··· AVAILABLE RECORDS ···
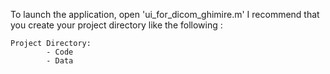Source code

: To launch the application, open 'ui_for_dicom_ghimire.m'
I recommend that you create your project directory like the following :

	Project Directory:
			- Code
			- Data
			

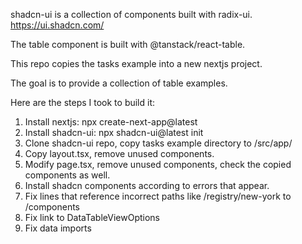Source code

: shadcn-ui is a collection of components built with radix-ui.
https://ui.shadcn.com/

The table component is built with @tanstack/react-table.

This repo copies the tasks example into a new nextjs project.

The goal is to provide a collection of table examples.

Here are the steps I took to build it:
1. Install nextjs: npx create-next-app@latest
2. Install shadcn-ui: npx shadcn-ui@latest init
3. Clone shadcn-ui repo, copy tasks example directory to /src/app/
4. Copy layout.tsx, remove unused components.
5. Modify page.tsx, remove unused components, check the copied components as well.
6. Install shadcn components according to errors that appear.
7. Fix lines that reference incorrect paths like /registry/new-york to /components
8. Fix link to DataTableViewOptions
9. Fix data imports
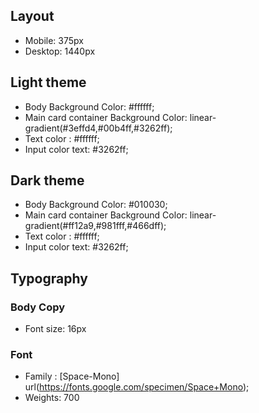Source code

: ## Layout

- Mobile: 375px
- Desktop: 1440px




## Light theme

- Body Background Color: #ffffff;
- Main card container Background Color: linear-gradient(#3effd4,#00b4ff,#3262ff);
- Text color : #ffffff;
- Input color text: #3262ff;

## Dark theme

- Body Background Color: #010030;
- Main card container Background Color: linear-gradient(#ff12a9,#981fff,#466dff);
- Text color : #ffffff;
- Input color text: #3262ff;

## Typography

### Body Copy

- Font size: 16px


### Font
- Family : [Space-Mono] url(https://fonts.google.com/specimen/Space+Mono);
- Weights: 700


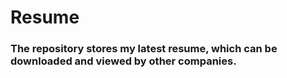 # Resume

### The repository stores my latest resume, which can be downloaded and viewed by other companies.
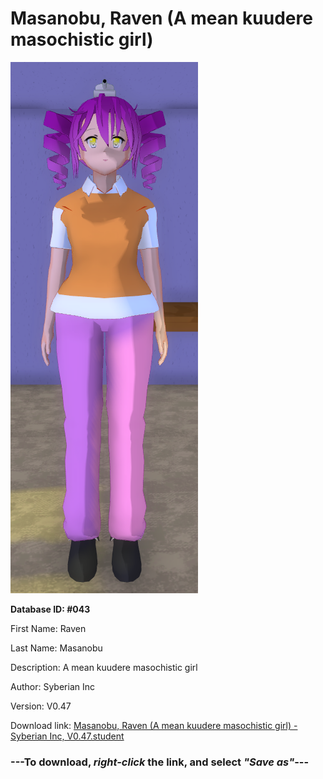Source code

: # Masanobu, Raven (A mean kuudere masochistic girl)

<img src="https://raw.githubusercontent.com/Arbiter1223/Daigaku-Gurashi-Custom-Students/master/Students/Files/Masanobu%2C%20Raven%20(A%20mean%20kuudere%20masochistic%20girl).png" title="Masanobu, Raven (A mean kuudere masochistic girl) - Syberian Inc, V0.47">

**Database ID: #043**

First Name: Raven

Last Name: Masanobu

Description: A mean kuudere masochistic girl

Author: Syberian Inc

Version: V0.47

Download link: <a href="https://raw.githubusercontent.com/Arbiter1223/Daigaku-Gurashi-Custom-Students/master/Students/Files/Masanobu%2C%20Raven%20(A%20mean%20kuudere%20masochistic%20girl)%20-%20Syberian%20Inc%2C%20V0.47.student">Masanobu, Raven (A mean kuudere masochistic girl) - Syberian Inc, V0.47.student</a>

### ---**To download, _right-click_ the link, and select _"Save as"_**---

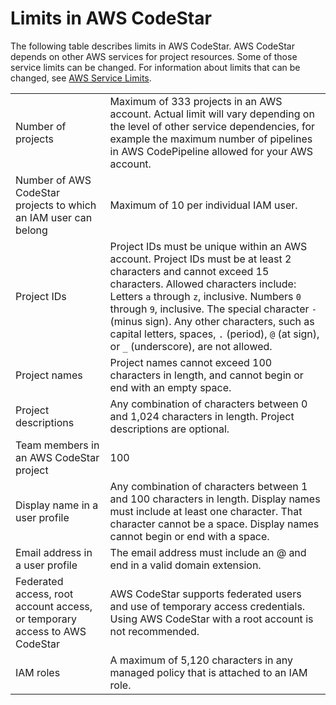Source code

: # Limits in AWS CodeStar<a name="limits"></a>

The following table describes limits in AWS CodeStar\. AWS CodeStar depends on other AWS services for project resources\. Some of those service limits can be changed\. For information about limits that can be changed, see [AWS Service Limits](http://docs.aws.amazon.com/general/latest/gr/aws_service_limits.html)\.


|  |  | 
| --- |--- |
| Number of projects | Maximum of 333 projects in an AWS account\. Actual limit will vary depending on the level of other service dependencies, for example the maximum number of pipelines in AWS CodePipeline allowed for your AWS account\. | 
| Number of AWS CodeStar projects to which an IAM user can belong | Maximum of 10 per individual IAM user\. | 
| Project IDs |  Project IDs must be unique within an AWS account\. Project IDs must be at least 2 characters and cannot exceed 15 characters\. Allowed characters include: Letters `a` through `z`, inclusive\. Numbers `0` through `9`, inclusive\. The special character `-` \(minus sign\)\. Any other characters, such as capital letters, spaces, `.` \(period\), `@` \(at sign\), or `_` \(underscore\), are not allowed\.   | 
| Project names | Project names cannot exceed 100 characters in length, and cannot begin or end with an empty space\.   | 
| Project descriptions | Any combination of characters between 0 and 1,024 characters in length\. Project descriptions are optional\. | 
| Team members in an AWS CodeStar project | 100 | 
| Display name in a user profile | Any combination of characters between 1 and 100 characters in length\. Display names must include at least one character\. That character cannot be a space\. Display names cannot begin or end with a space\. | 
| Email address in a user profile | The email address must include an @ and end in a valid domain extension\. | 
| Federated access, root account access, or temporary access to AWS CodeStar | AWS CodeStar supports federated users and use of temporary access credentials\. Using AWS CodeStar with a root account is not recommended\. | 
| IAM roles | A maximum of 5,120 characters in any managed policy that is attached to an IAM role\. |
···
*EXERCISE DETAILS*:
Please reproduce every record exactly as written, excluding the pictures.

*RESULT FOR THIS TASK*:
Source code

: To launch the application, open 'ui_for_dicom_ghimire.m'
I recommend that you create your project directory like the following :

	Project Directory:
			- Code
			- Data
			

Source code

: shadcn-ui is a collection of components built with radix-ui.
https://ui.shadcn.com/

The table component is built with @tanstack/react-table.

This repo copies the tasks example into a new nextjs project.

The goal is to provide a collection of table examples.

Here are the steps I took to build it:
1. Install nextjs: npx create-next-app@latest
2. Install shadcn-ui: npx shadcn-ui@latest init
3. Clone shadcn-ui repo, copy tasks example directory to /src/app/
4. Copy layout.tsx, remove unused components.
5. Modify page.tsx, remove unused components, check the copied components as well.
6. Install shadcn components according to errors that appear.
7. Fix lines that reference incorrect paths like /registry/new-york to /components
8. Fix link to DataTableViewOptions
9. Fix data imports
Source code

: ## Layout

- Mobile: 375px
- Desktop: 1440px




## Light theme

- Body Background Color: #ffffff;
- Main card container Background Color: linear-gradient(#3effd4,#00b4ff,#3262ff);
- Text color : #ffffff;
- Input color text: #3262ff;

## Dark theme

- Body Background Color: #010030;
- Main card container Background Color: linear-gradient(#ff12a9,#981fff,#466dff);
- Text color : #ffffff;
- Input color text: #3262ff;

## Typography

### Body Copy

- Font size: 16px


### Font
- Family : [Space-Mono] url(https://fonts.google.com/specimen/Space+Mono);
- Weights: 700


 # Resume

### The repository stores my latest resume, which can be downloaded and viewed by other companies.
Source code

: # Masanobu, Raven (A mean kuudere masochistic girl)

<img src="https://raw.githubusercontent.com/Arbiter1223/Daigaku-Gurashi-Custom-Students/master/Students/Files/Masanobu%2C%20Raven%20(A%20mean%20kuudere%20masochistic%20girl).png" title="Masanobu, Raven (A mean kuudere masochistic girl) - Syberian Inc, V0.47">

**Database ID: #043**

First Name: Raven

Last Name: Masanobu

Description: A mean kuudere masochistic girl

Author: Syberian Inc

Version: V0.47

Download link: <a href="https://raw.githubusercontent.com/Arbiter1223/Daigaku-Gurashi-Custom-Students/master/Students/Files/Masanobu%2C%20Raven%20(A%20mean%20kuudere%20masochistic%20girl)%20-%20Syberian%20Inc%2C%20V0.47.student">Masanobu, Raven (A mean kuudere masochistic girl) - Syberian Inc, V0.47.student</a>

### ---**To download, _right-click_ the link, and select _"Save as"_**---

Source code

: # Limits in AWS CodeStar<a name="limits"></a>

The following table describes limits in AWS CodeStar\. AWS CodeStar depends on other AWS services for project resources\. Some of those service limits can be changed\. For information about limits that can be changed, see [AWS Service Limits](http://docs.aws.amazon.com/general/latest/gr/aws_service_limits.html)\.


|  |  | 
| --- |--- |
| Number of projects | Maximum of 333 projects in an AWS account\. Actual limit will vary depending on the level of other service dependencies, for example the maximum number of pipelines in AWS CodePipeline allowed for your AWS account\. | 
| Number of AWS CodeStar projects to which an IAM user can belong | Maximum of 10 per individual IAM user\. | 
| Project IDs |  Project IDs must be unique within an AWS account\. Project IDs must be at least 2 characters and cannot exceed 15 characters\. Allowed characters include: Letters `a` through `z`, inclusive\. Numbers `0` through `9`, inclusive\. The special character `-` \(minus sign\)\. Any other characters, such as capital letters, spaces, `.` \(period\), `@` \(at sign\), or `_` \(underscore\), are not allowed\.   | 
| Project names | Project names cannot exceed 100 characters in length, and cannot begin or end with an empty space\.   | 
| Project descriptions | Any combination of characters between 0 and 1,024 characters in length\. Project descriptions are optional\. | 
| Team members in an AWS CodeStar project | 100 | 
| Display name in a user profile | Any combination of characters between 1 and 100 characters in length\. Display names must include at least one character\. That character cannot be a space\. Display names cannot begin or end with a space\. | 
| Email address in a user profile | The email address must include an @ and end in a valid domain extension\. | 
| Federated access, root account access, or temporary access to AWS CodeStar | AWS CodeStar supports federated users and use of temporary access credentials\. Using AWS CodeStar with a root account is not recommended\. | 
| IAM roles | A maximum of 5,120 characters in any managed policy that is attached to an IAM role\. |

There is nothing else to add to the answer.